The Study of Popular Culture by Academia in the United States

By: John Curtis
16 November 2000


Introduction

     So why is a collection of realia and printed works about 
_Doctor Who_, an English television series that hasn't been on 
the air in over a decade, important enough to warrant a display 
in an academic library?  Why would academics concern themselves 
with popular culture research?   That is what this brief paper 
sets out to explain.


Popular Culture Defined

     The Oxford English Dictionary defines popular culture as 
"culture based on popular taste and disseminated widely and 
usually on a commercialized basis[1]."  The artifacts of popular 
culture would include literature and realia relating to film, 
television, radio, music, genre fiction, and comics.  Genre 
fiction includes science fiction, fantasy, horror, mystery, 
westerns, and romance.


The Importance of the Academic Study of Popular Culture

     The academic study of popular culture, at its most basic 
level, can tell us how those aspects of culture that have the 
most impact on a majority of the population, influence our basic 
beliefs and values.[2]  Academics that study popular culture 
carefully examine the relationships between art, mass media, 
commerce, and society.[3]  The study of popular culture can have 
an important impact on research done in other fields as varied 
as history, sociology, anthropology, political science, 
communications, journalism, English, art, music, and engineering.[4]  


The History of the Study of Popular Culture

     The formalized study of popular culture by academia in the 
U.S. can trace its roots back to the late 1960s and the work of 
Dr. Ray Browne of the Department of English at Bowling Green 
State University in Ohio.  In 1967, Dr. Browne founded the first 
academic journal devoted exclusively to the study of popular 
culture, the quarterly _Journal of Popular Culture_ (Bowling 
Green (OH): Popular Press).[5]  As of this writing, the journal 
enjoys a circulation of approximately 3500 copies per issue[6], 
is held by at least 1335 libraries worldwide[7], and is also 
available in full-text form in a number of online research 
databases such as Humanities Abstracts and Periodical Abstracts.

**Job item A**: From the popular culture paper, list every type of genre fiction it names.
**Job item B**: Reproduce the part of the popular culture paper that begins at the words "Introduction" and ends after "out to explain.".

**Data listing**:

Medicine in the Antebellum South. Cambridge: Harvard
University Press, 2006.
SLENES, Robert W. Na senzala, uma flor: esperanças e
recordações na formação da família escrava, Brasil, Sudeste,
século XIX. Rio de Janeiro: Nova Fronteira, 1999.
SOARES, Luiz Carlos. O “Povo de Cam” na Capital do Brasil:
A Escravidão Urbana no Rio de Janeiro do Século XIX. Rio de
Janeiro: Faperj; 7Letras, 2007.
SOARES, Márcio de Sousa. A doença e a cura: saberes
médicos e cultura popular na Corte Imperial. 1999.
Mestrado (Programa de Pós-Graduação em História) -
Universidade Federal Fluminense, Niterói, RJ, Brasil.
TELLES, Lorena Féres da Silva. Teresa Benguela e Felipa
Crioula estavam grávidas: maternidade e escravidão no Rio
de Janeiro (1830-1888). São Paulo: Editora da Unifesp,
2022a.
==
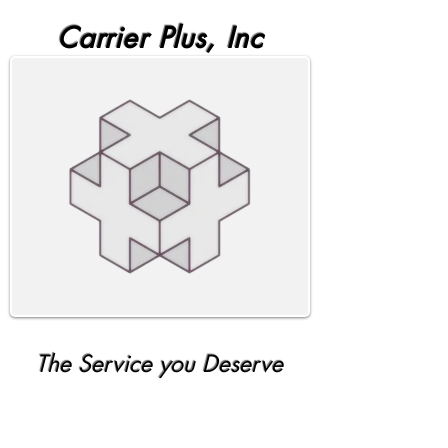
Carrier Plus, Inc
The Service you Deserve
...
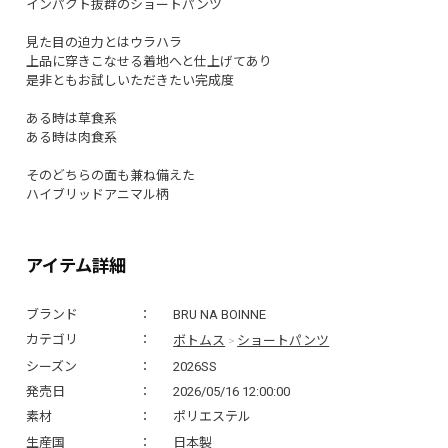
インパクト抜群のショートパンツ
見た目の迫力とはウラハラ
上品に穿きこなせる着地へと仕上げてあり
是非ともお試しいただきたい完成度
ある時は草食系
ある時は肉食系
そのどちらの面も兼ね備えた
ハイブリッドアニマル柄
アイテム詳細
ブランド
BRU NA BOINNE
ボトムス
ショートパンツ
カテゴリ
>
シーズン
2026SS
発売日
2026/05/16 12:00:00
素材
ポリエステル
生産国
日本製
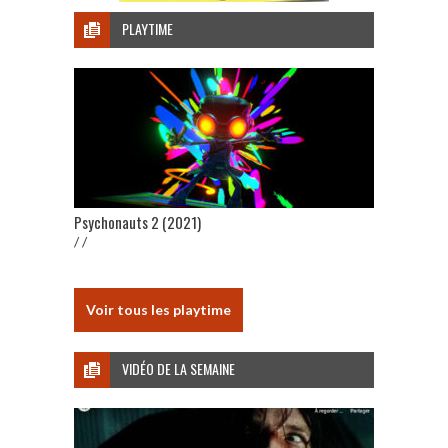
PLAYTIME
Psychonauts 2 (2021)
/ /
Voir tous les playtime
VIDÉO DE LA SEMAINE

**Response box A**: Science fiction, fantasy, horror, mystery, westerns, romance

**Response box B**:
Introduction

     So why is a collection of realia and printed works about 
_Doctor Who_, an English television series that hasn't been on 
the air in over a decade, important enough to warrant a display 
in an academic library?  Why would academics concern themselves 
with popular culture research?   That is what this brief paper 
sets out to explain.